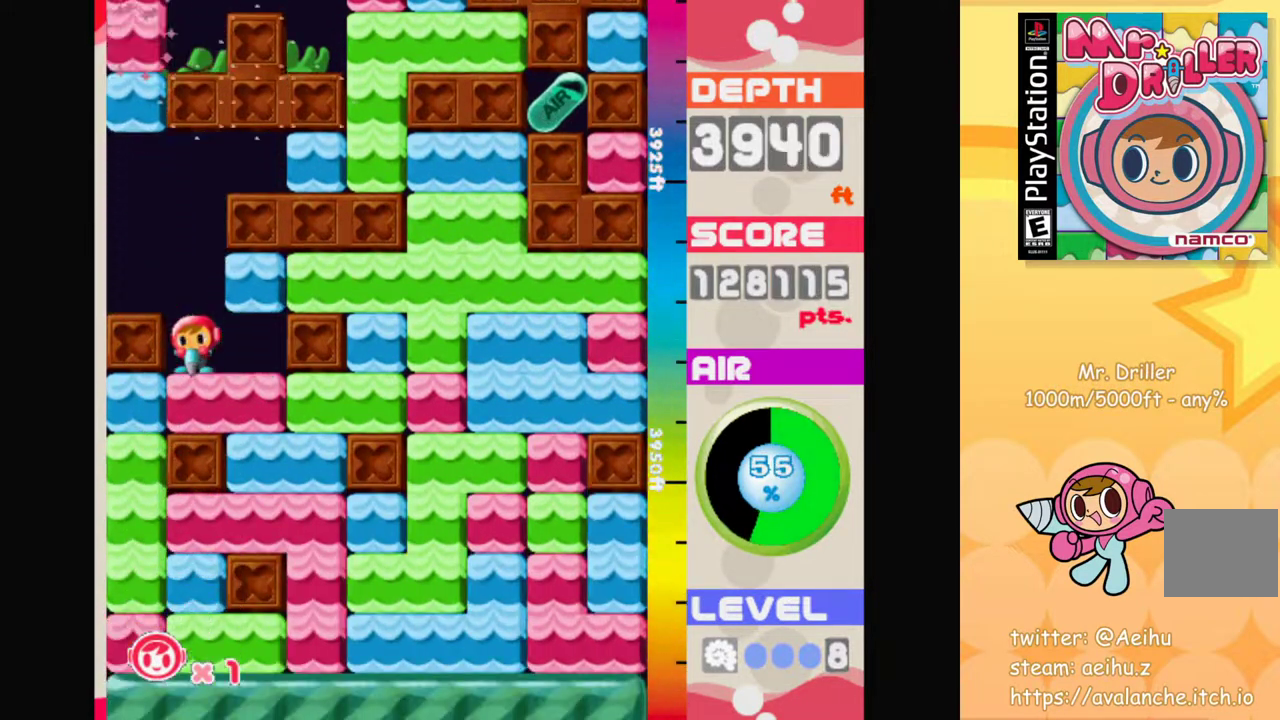
{"buttons": ["CROSS"], "left_stick": "down", "events": [[50, "left_stick", "right"], [267, "left_stick", "up"], [300, "CROSS", "down"], [383, "CROSS", "up"], [383, "left_stick", "down"], [483, "CROSS", "down"]]}
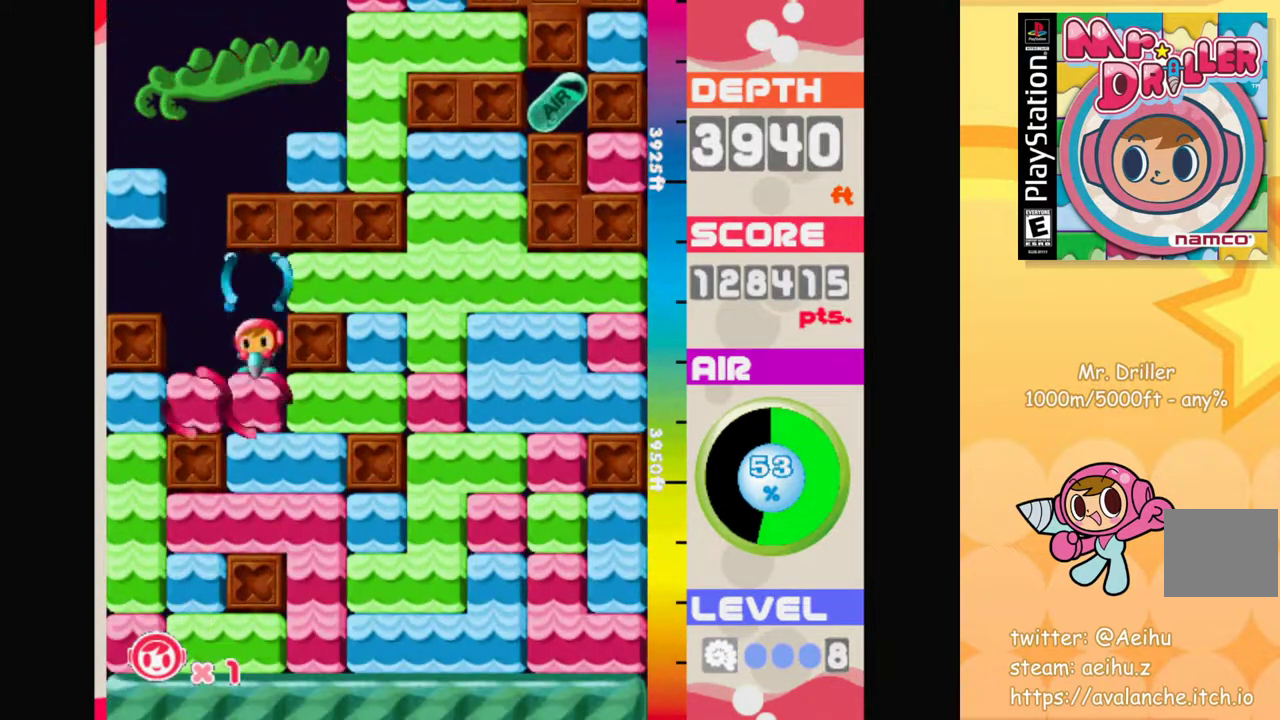
{"buttons": [], "left_stick": "down", "events": [[67, "CROSS", "up"], [133, "CROSS", "down"], [217, "CROSS", "up"], [283, "CROSS", "down"], [400, "CROSS", "up"]]}
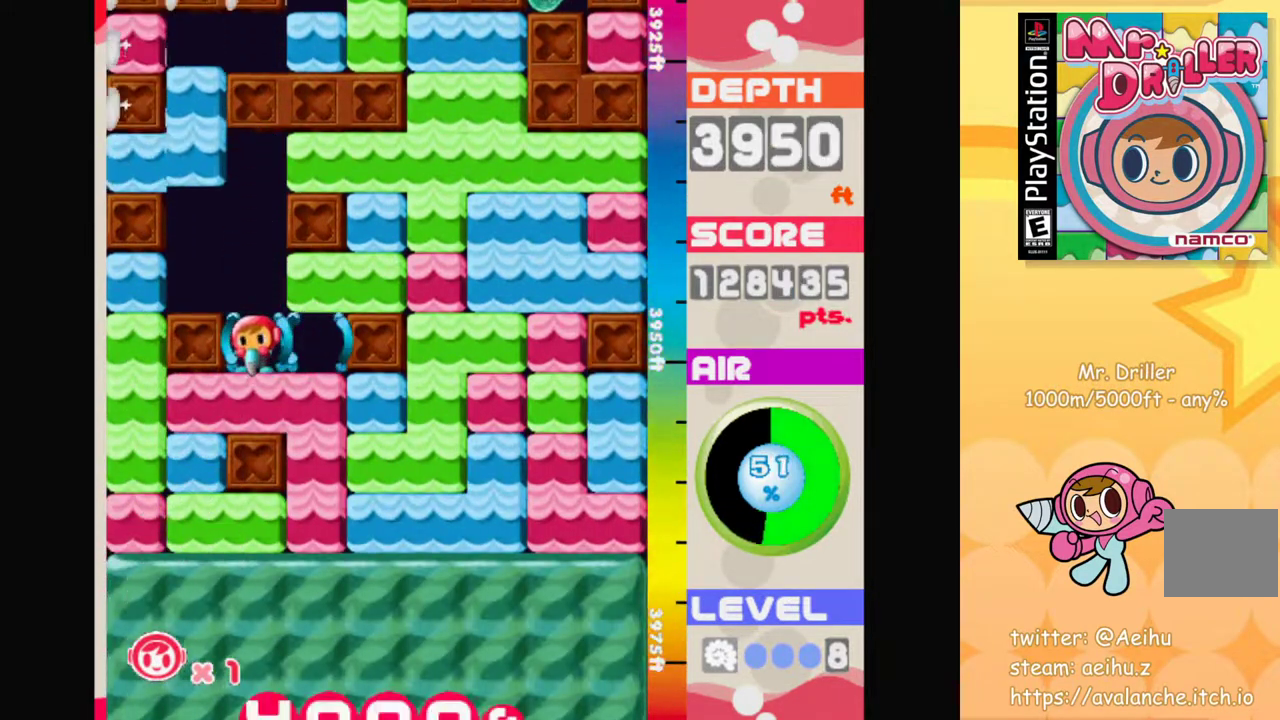
{"buttons": [], "left_stick": "right", "events": [[67, "left_stick", "right"], [217, "CROSS", "down"], [217, "left_stick", "down"], [300, "CROSS", "up"], [350, "left_stick", "center"], [400, "left_stick", "right"]]}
•••••
### [Task prompt]
Exact copy, no images: rewrite the entire listing above.

### [Written reply]
{"buttons": ["CROSS"], "left_stick": "down", "events": [[50, "left_stick", "right"], [267, "left_stick", "up"], [300, "CROSS", "down"], [383, "CROSS", "up"], [383, "left_stick", "down"], [483, "CROSS", "down"]]}
{"buttons": [], "left_stick": "down", "events": [[67, "CROSS", "up"], [133, "CROSS", "down"], [217, "CROSS", "up"], [283, "CROSS", "down"], [400, "CROSS", "up"]]}
{"buttons": [], "left_stick": "right", "events": [[67, "left_stick", "right"], [217, "CROSS", "down"], [217, "left_stick", "down"], [300, "CROSS", "up"], [350, "left_stick", "center"], [400, "left_stick", "right"]]}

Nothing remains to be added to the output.